Chapter 4: Burned by Beauty
My father was thrown out the back door of the governor’s mansion by the staff.
His body landed in the alley behind the kitchen, the air thick with garbage and the sour tang of bleach. No one said a word. They just looked away.
The street was bustling, but not a single person dared approach him.
Shopkeepers pretended to sweep their stoops, eyes trained on the sidewalk. Even the stray dogs kept their distance.
Because he had already been roasted black, his skin and flesh charred; wherever it split, blood and pus seeped out together.
It was like something out of a nightmare—nothing the doctors in Savannah could fix, no matter how many times they tried.
In the end, a kind-hearted neighbor, under cover of night, carted him home.
Old Mr. Darnell, who drove a rusted Chevy, pulled up long after midnight. He wrapped my father in a quilt and laid him across the back seat, eyes shining with tears and fury.
That man wept as he cursed, “It was all that Madison, all her fault…”
He spat the name like it tasted rotten. Even the porch lights seemed to dim when he spoke it aloud.
Madison—what a beautiful name.
It sounded like something from a song, all sugar and sunshine, but everyone in town knew better.
She was the newly favored girlfriend of the governor, the most beautiful woman in Savannah.
People called her a Southern belle, but her beauty was the sharp, dangerous kind—like magnolia blossoms hiding thorns.
This beauty heard of my father’s skill and asked him, “I hear you can roast lamb with not a trace of gamey smell?”
She had the soft drawl of old Savannah money, her words honeyed and sweet, but her eyes never smiled.
My father answered honestly, “Rest assured, ma’am, this lamb will not be gamey at all.”
He was nervous, but hopeful—wanting to please, wanting to prove himself worthy of her notice.
Madison suddenly stopped smiling.
The room went cold, her gaze sharpening like a knife.
She said, “Then can you make it so there’s no lamb flavor at all?”
A few nervous laughs floated around the room, but Madison’s face didn’t flicker.
My father forced a smile. “Since it’s roast whole lamb, how could there be no lamb flavor at all?”

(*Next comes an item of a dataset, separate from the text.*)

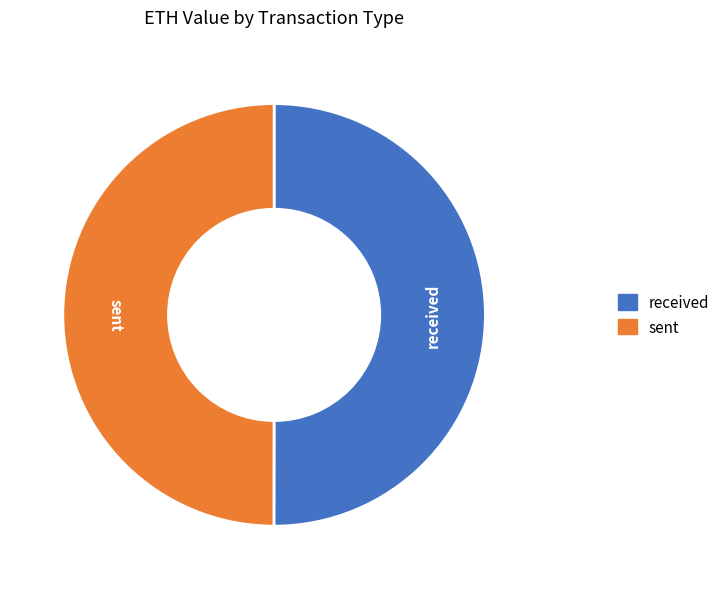

True or false: sent accounts for 50% of the total.

True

He looked to the governor for help, but found none. His hands trembled just a little, the way they always did when he felt cornered.

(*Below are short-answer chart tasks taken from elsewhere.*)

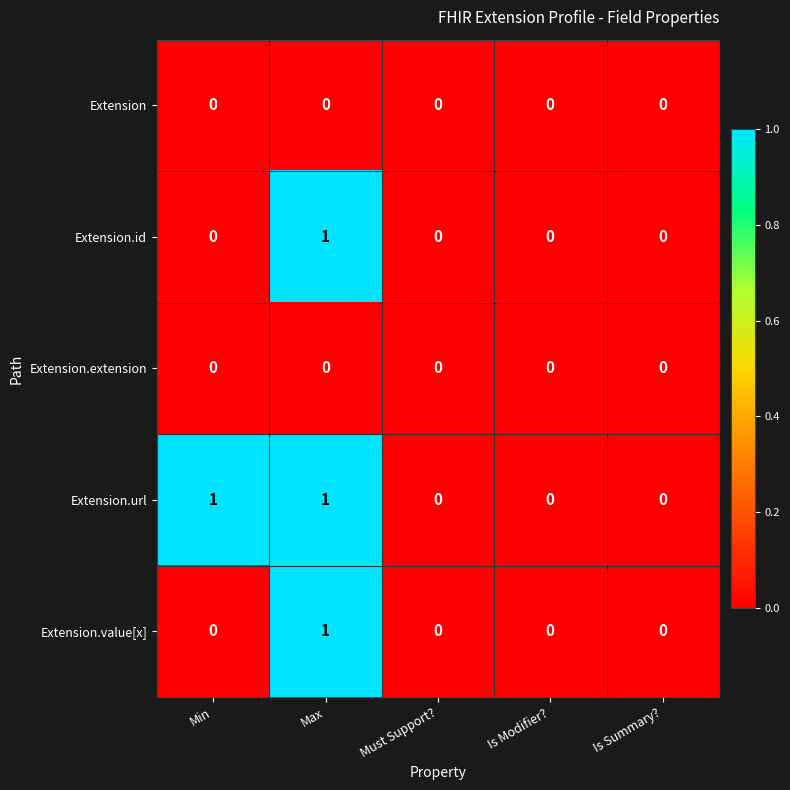

Which series has the largest total across all categories?

Extension.url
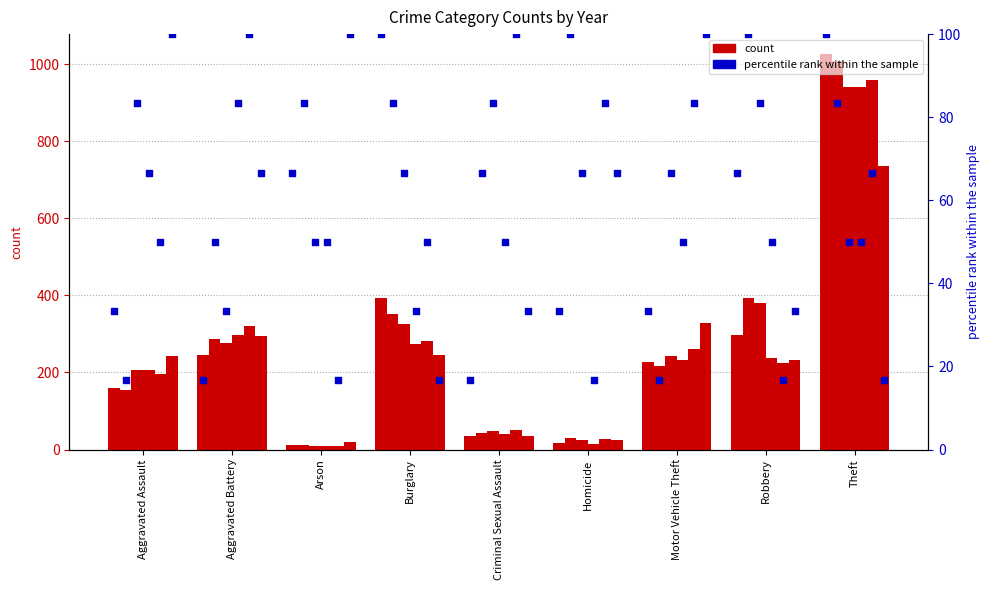

Is the value of pct rank 2020 at Aggravated Battery greater than the value of pct rank 2018 at Motor Vehicle Theft?

Yes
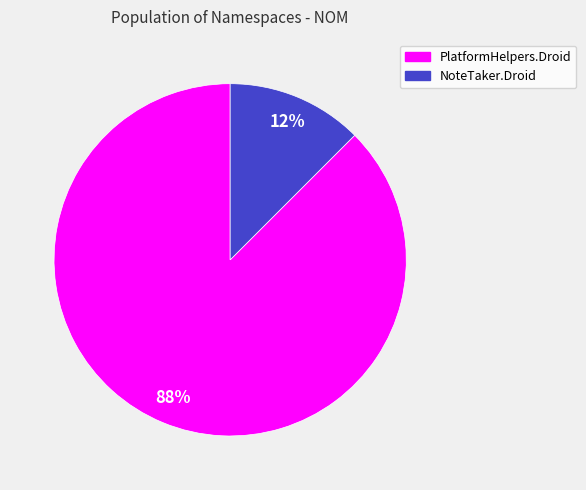

Does any single category account for the majority?

Yes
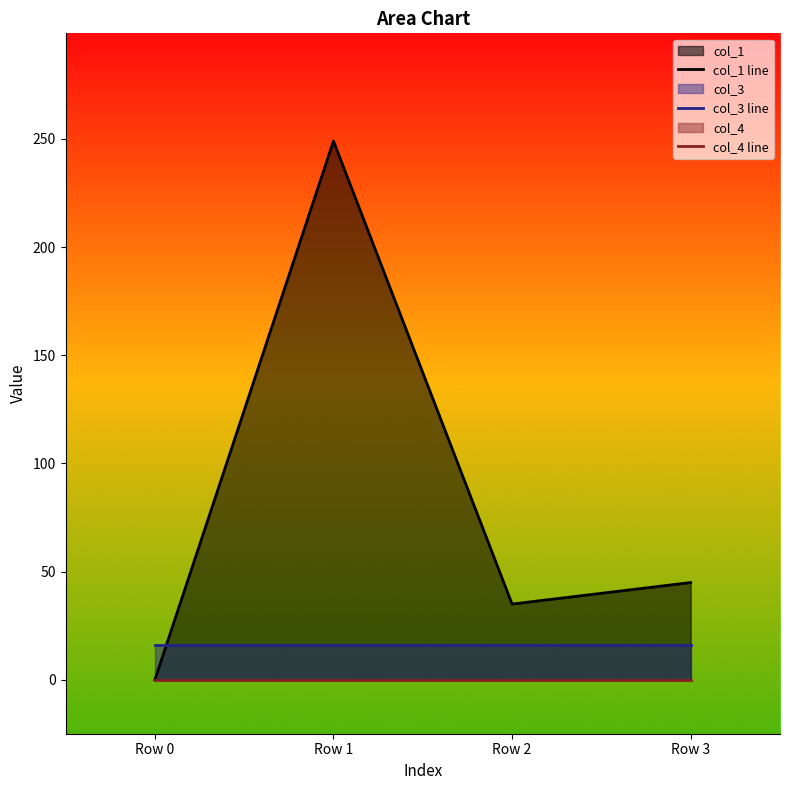

Reading left to right, what are all the values shown in this chart?

col_1 line: 0.0	249.0	35.0	45.0
col_3 line: 16.0	16.0	16.0	16.0
col_4 line: 0.0	0.0	0.0	0.0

Madison pinched her napkin and said coldly, “Who says there can’t be? Today I will cook, and I’ll make a roast whole lamb with no lamb flavor at all. How about that?”
She snapped her fingers, and the room seemed to contract around her. Even the kitchen staff shrank back.
She ordered her people to stuff my father’s mouth, tie him up like a lamb, and put him over the fire to roast.
The guards moved with a practiced ease, their faces blank. The scent of burning flesh chased everyone else from the kitchen.
The flames blazed, and Madison covered her mouth with her napkin and laughed: “Isn’t this just roast whole lamb with no lamb flavor?”
The sound of her laughter twisted through the room, sharp as glass.
Finally, she looked at my father, whose skin and flesh had split open from the roasting, her gaze full of resentment:
“I said I would never be a side piece—even the governor agreed. What are you, to dare call me ‘ma’am’?”
Her voice dripped venom, her words meant to wound as deeply as the fire had.